На другой день первой моей мыслью было то, что я стал жертвой какой-то ментальной аберрации, впал в состояние прелести, которое, несомненно, не может повториться. «Вот сейчас я возьму эту книгу в руки, открою, как не раз бывало раньше, и встану перед глухой стеной чужого мне языка», — думал я. Не без трепета я открыл Генона там, где открывал его вчера… и испытал, пожалуй, не меньший шок, чем в первый раз, обнаружив, что то, что мне было понятно минувшим вечером, остается таким же понятным и прозрачным. Это было реальное чудо, которое я пережил непосредственно. Словно нечто внутри меня изменилось и незнакомый мне прежде язык вдруг стал моим. Практически с этого момента с минимальным дальнейшим усилием я стал читать и говорить по-французски. Более того, через некоторое время я даже стал сочинять на этом языке стихи!

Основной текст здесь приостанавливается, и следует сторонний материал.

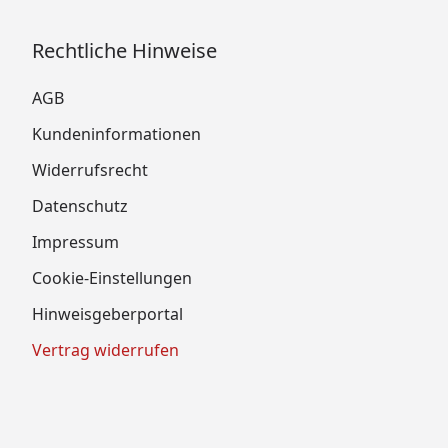
Rechtliche Hinweise
AGB
Kundeninformationen
Widerrufsrecht
Datenschutz
Impressum
Cookie-Einstellungen
Hinweisgeberportal
Vertrag widerrufen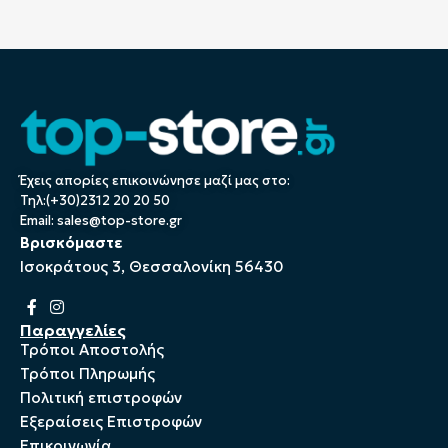
Έχεις απορίες επικοινώνησε μαζί μας στο:
Τηλ:(+30)2312 20 20 50
Email:
sales@top-store.gr
Βρισκόμαστε
Ισοκράτους 3, Θεσσαλονίκη 56430
Παραγγελίες
Τρόποι Αποστολής
Τρόποι Πληρωμής
Πολιτική επιστροφών
Εξεραίσεις Επιστροφών
Επικοινωνία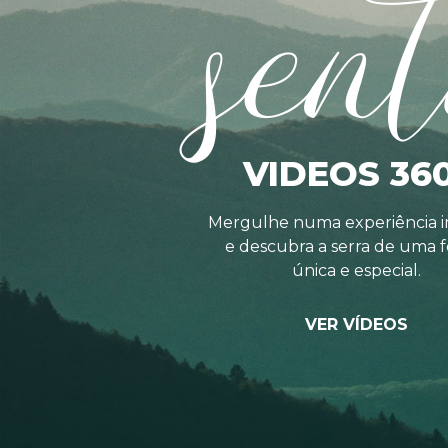
sent
VIDEOS 36
Mergulhe numa experiência i
e descubra a serra de uma 
única e especial.
VER VÍDEOS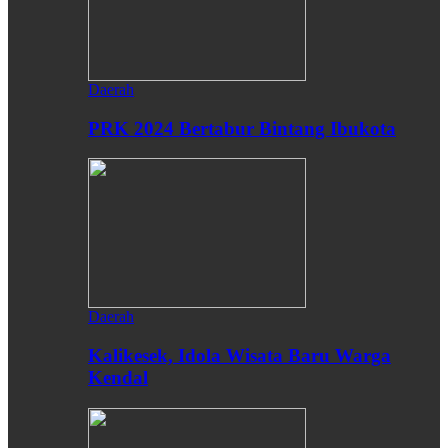
Daerah
PRK 2024 Bertabur Bintang Ibukota
Daerah
Kalikesek, Idola Wisata Baru Warga
Kendal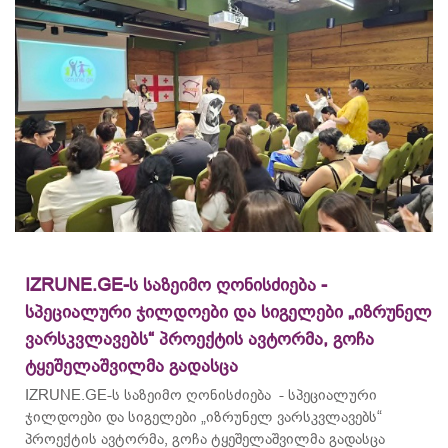
IZRUNE.GE-ს საზეიმო ღონისძიება -
სპეციალური ჯილდოები და სიგელები „იზრუნელ
ვარსკვლავებს“ პროექტის ავტორმა, გოჩა
ტყეშელაშვილმა გადასცა
IZRUNE.GE-ს საზეიმო ღონისძიება - სპეციალური
ჯილდოები და სიგელები „იზრუნელ ვარსკვლავებს“
პროექტის ავტორმა, გოჩა ტყეშელაშვილმა გადასცა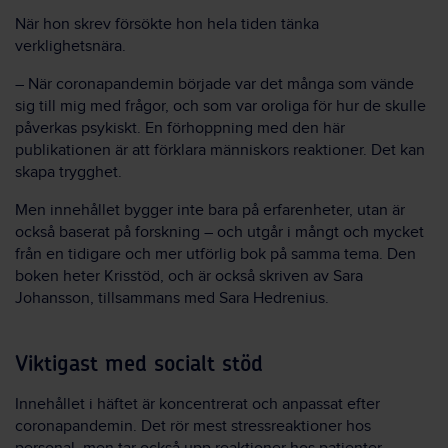
När hon skrev försökte hon hela tiden tänka
verklighetsnära.
– När coronapandemin började var det många som vände
sig till mig med frågor, och som var oroliga för hur de skulle
påverkas psykiskt. En förhoppning med den här
publikationen är att förklara människors reaktioner. Det kan
skapa trygghet.
Men innehållet bygger inte bara på erfarenheter, utan är
också baserat på forskning – och utgår i mångt och mycket
från en tidigare och mer utförlig bok på samma tema. Den
boken heter Krisstöd, och är också skriven av Sara
Johansson, tillsammans med Sara Hedrenius.
Viktigast med socialt stöd
Innehållet i häftet är koncentrerat och anpassat efter
coronapandemin. Det rör mest stressreaktioner hos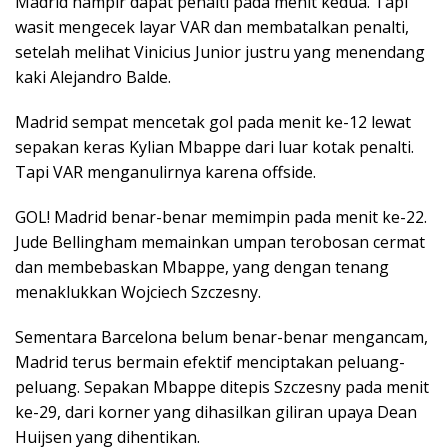
Madrid hampir dapat penalti pada menit kedua. Tapi
wasit mengecek layar VAR dan membatalkan penalti,
setelah melihat Vinicius Junior justru yang menendang
kaki Alejandro Balde.
Madrid sempat mencetak gol pada menit ke-12 lewat
sepakan keras Kylian Mbappe dari luar kotak penalti.
Tapi VAR menganulirnya karena offside.
GOL! Madrid benar-benar memimpin pada menit ke-22.
Jude Bellingham memainkan umpan terobosan cermat
dan membebaskan Mbappe, yang dengan tenang
menaklukkan Wojciech Szczesny.
Sementara Barcelona belum benar-benar mengancam,
Madrid terus bermain efektif menciptakan peluang-
peluang. Sepakan Mbappe ditepis Szczesny pada menit
ke-29, dari korner yang dihasilkan giliran upaya Dean
Huijsen yang dihentikan.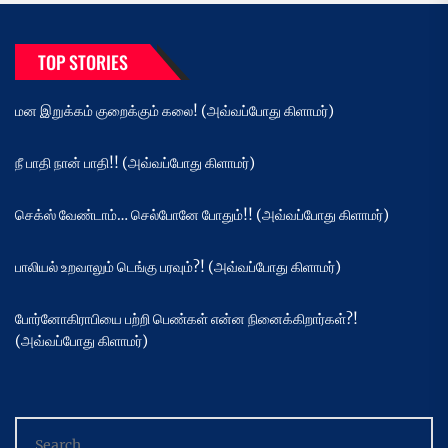
TOP STORIES
மன இறுக்கம் குறைக்கும் கலை! (அவ்வப்போது கிளாமர்)
நீ பாதி நான் பாதி!! (அவ்வப்போது கிளாமர்)
செக்ஸ் வேண்டாம்… செல்போனே போதும்!! (அவ்வப்போது கிளாமர்)
பாலியல் உறவாலும் டெங்கு பரவும்?! (அவ்வப்போது கிளாமர்)
போர்னோகிராபியை பற்றி பெண்கள் என்ன நினைக்கிறார்கள்?!
(அவ்வப்போது கிளாமர்)
Search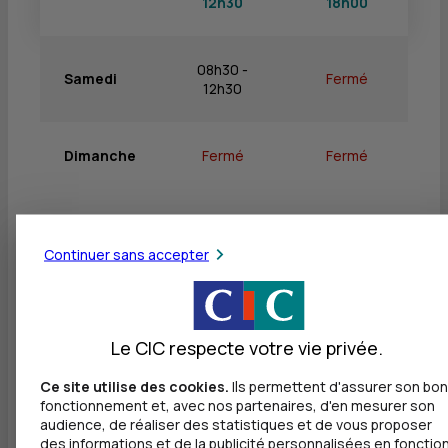
12h30
18h00
08h30 -
Samedi
Fermé
12h30
Dimanche
Fermé
Fermé
Continuer sans accepter
Services
Retrait de billets EUR
Le CIC respecte votre vie privée.
Dépôt de billets EUR
Ce site utilise des cookies.
Ils permettent d'assurer son bon
Dépôt de monnaie EUR
fonctionnement et, avec nos partenaires, d'en mesurer son
audience, de réaliser des statistiques et de vous proposer
Dépôt de chèques EUR
des informations et de la publicité personnalisées en fonctio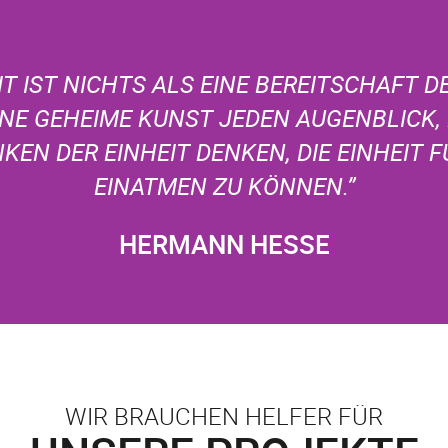
IT IST NICHTS ALS EINE BEREITSCHAFT DE
EINE GEHEIME KUNST JEDEN AUGENBLICK,
KEN DER EINHEIT DENKEN, DIE EINHEIT 
EINATMEN ZU KÖNNEN.”
HERMANN HESSE
WIR BRAUCHEN HELFER FÜR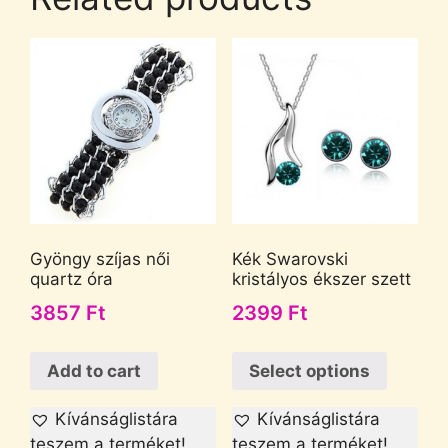
Gyöngy szíjas női
Kék Swarovski
quartz óra
kristályos ékszer szett
3857
Ft
2399
Ft
Add to cart
Select options
Kívánságlistára
Kívánságlistára
teszem a terméket!
teszem a terméket!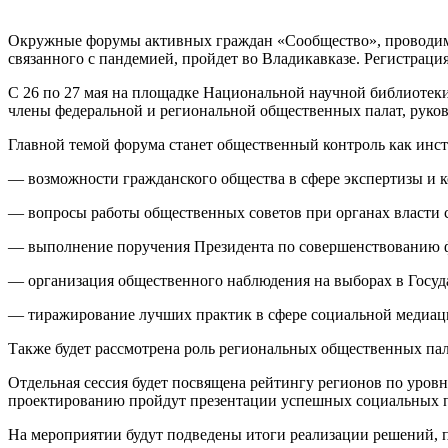
Окружные форумы активных граждан «Сообщество», проводимы
связанного с пандемией, пройдет во Владикавказе. Регистраци
С 26 по 27 мая на площадке Национальной научной библиотеки
члены федеральной и региональной общественных палат, руков
Главной темой форума станет общественный контроль как ин
— возможности гражданского общества в сфере экспертизы и 
— вопросы работы общественных советов при органах власти 
— выполнение поручения Президента по совершенствованию 
— организация общественного наблюдения на выборах в Госу
— тиражирование лучших практик в сфере социальной медиац
Также будет рассмотрена роль региональных общественных па
Отдельная сессия будет посвящена рейтингу регионов по уров
проектированию пройдут презентации успешных социальных п
На мероприятии будут подведены итоги реализации решений, 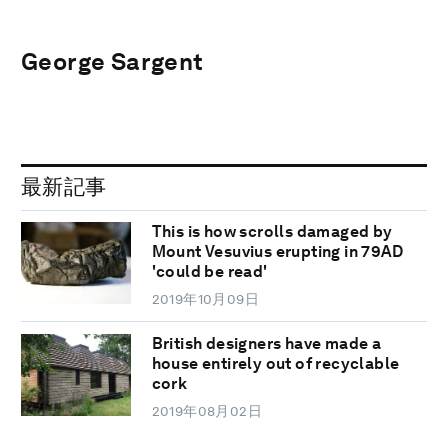
George Sargent
最新記事
This is how scrolls damaged by
Mount Vesuvius erupting in 79AD
'could be read'
2019年10月09日
British designers have made a
house entirely out of recyclable
cork
2019年08月02日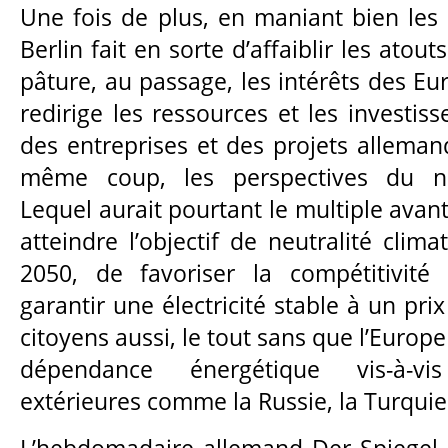
Une fois de plus, en maniant bien les i
Berlin fait en sorte d’affaiblir les atout
pâture, au passage, les intérêts des E
redirige les ressources et les investis
des entreprises et des projets alleman
même coup, les perspectives du nu
Lequel aurait pourtant le multiple avan
atteindre l’objectif de neutralité clima
2050, de favoriser la compétitivité 
garantir une électricité stable à un pri
citoyens aussi, le tout sans que l’Euro
dépendance énergétique vis-à-v
extérieures comme la Russie, la Turquie 
L’hebdomadaire allemand Der Spiege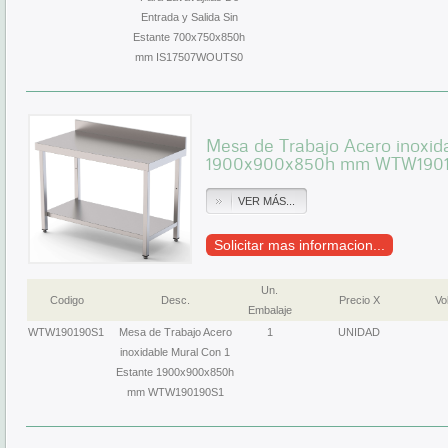
Entrada y Salida Sin
Estante 700x750x850h
mm IS17507WOUTS0
Mesa de Trabajo Acero inoxid
1900x900x850h mm WTW1901
VER MÁS...
Solicitar mas informacion...
Un.
Codigo
Desc.
Precio X
Vol
Embalaje
WTW190190S1
Mesa de Trabajo Acero
1
UNIDAD
inoxidable Mural Con 1
Estante 1900x900x850h
mm WTW190190S1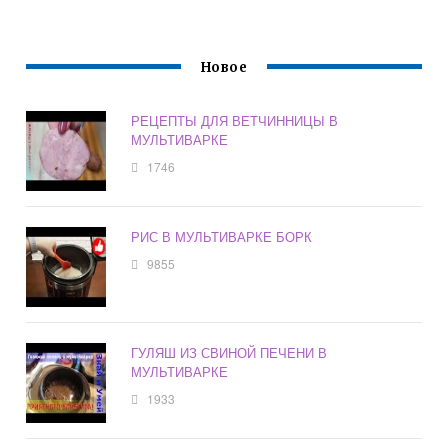
Новое
РЕЦЕПТЫ ДЛЯ ВЕТЧИННИЦЫ В
МУЛЬТИВАРКЕ
1746
РИС В МУЛЬТИВАРКЕ БОРК
9855
ГУЛЯШ ИЗ СВИНОЙ ПЕЧЕНИ В
МУЛЬТИВАРКЕ
1933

Я не могу объяснить этот исключительный опыт вне контекста головинского феномена. Единственное слово, которое подходит для обозначения этого феномена — это «присутствие». Головин представлял собой некое концентрированное сгущение на тонком уровне, которое нарушало нормальную гомогенность мира. В каком-то смысле он был «точкой», в которой мир кончался. Не только мир как пространство, но и мир как культурная матрица, разделяемая сообществом людей. Предчувствие того, что матрицу можно взорвать, которое я испытал впервые, слушая мамлеевские рассказы в холодный ноябрьский вечер 67-го года, сполна реализовалось в общении с Головиным, в испытании на себе прямого воздействия его присутствия в этом мире.